S’ensuit une tentative, par Mailer, de restituer l’importance prise par Ali dans l’environnement politico-religieux des Etats-Unis marqués, depuis deux décennies, par l’activisme de Martin Luther King, de Malcolm X ou de Louis Farrakhan. Mais l’on sent, au fond, que cet aspect-là, Ali et l’Islam, l’intéresse moins, le concerne moins peut-être, que l’épaisseur romanesque du personnage du boxeur. Que le grand récit qu’a constitué ce match, où la rencontre avec le rugissement d’un lion, dans la nuit de Kinshasa, fait tout de suite penser au «félin d’Hemingway, qui toutes ces années avait attendu de se repaître de la chair d’Ernest avant qu’un succédané acceptable ne se présente enfin». Clin d’œil du destin, le chapitre dans lequel Ali assène son punch fatal à Foreman porte le même titre qu’un des ouvrages à venir les plus célèbres de Mailer, qui lui vaudra, cinq ans plus tard, un second prix Pulitzer: Le Chant du bourreau.

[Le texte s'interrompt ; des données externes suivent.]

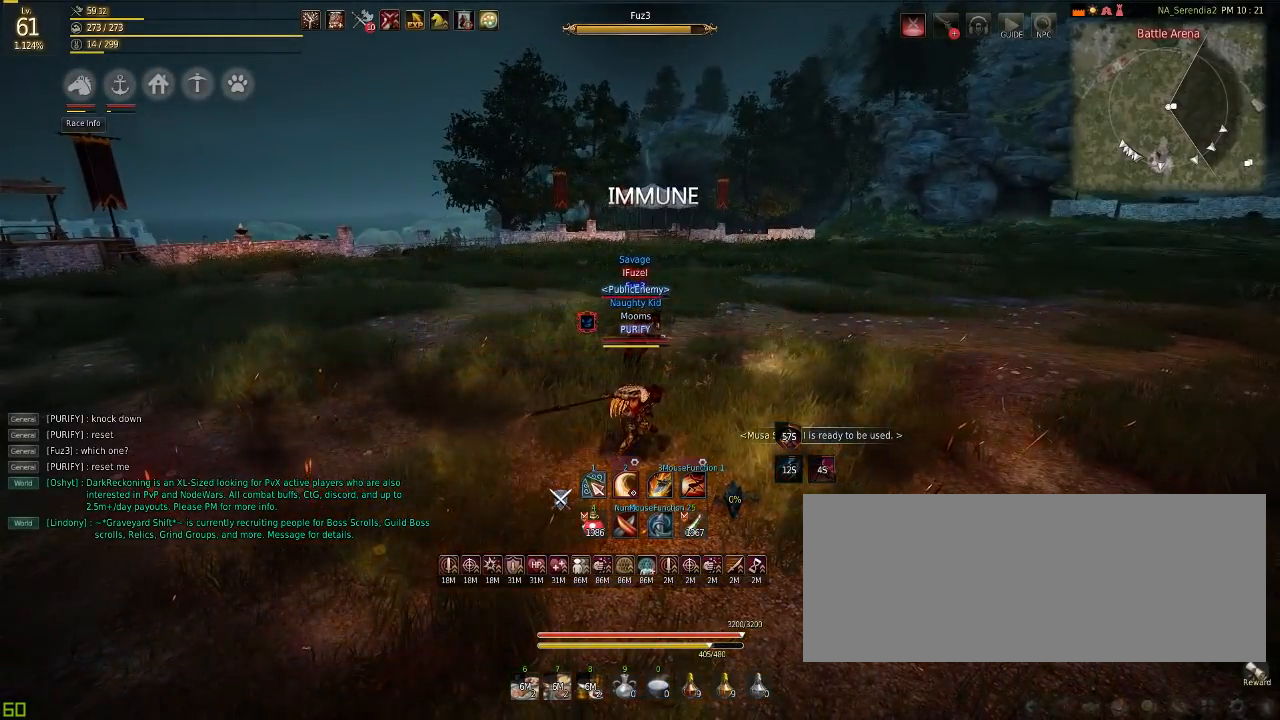
{"keys": [], "mouse": [], "events": []}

[1] Citations extraites de la traduction française de Bernard Cohen, publiée en 2000 par Denoël.

Jean-Marie Pottier Rédacteur en chef, responsable de la newsletter politique «Le Jour d'après». Auteur de «Indie Pop 1979-1997» et «Ground Zero. Une histoire musicale du 11-Septembre» (Le Mot et le Reste).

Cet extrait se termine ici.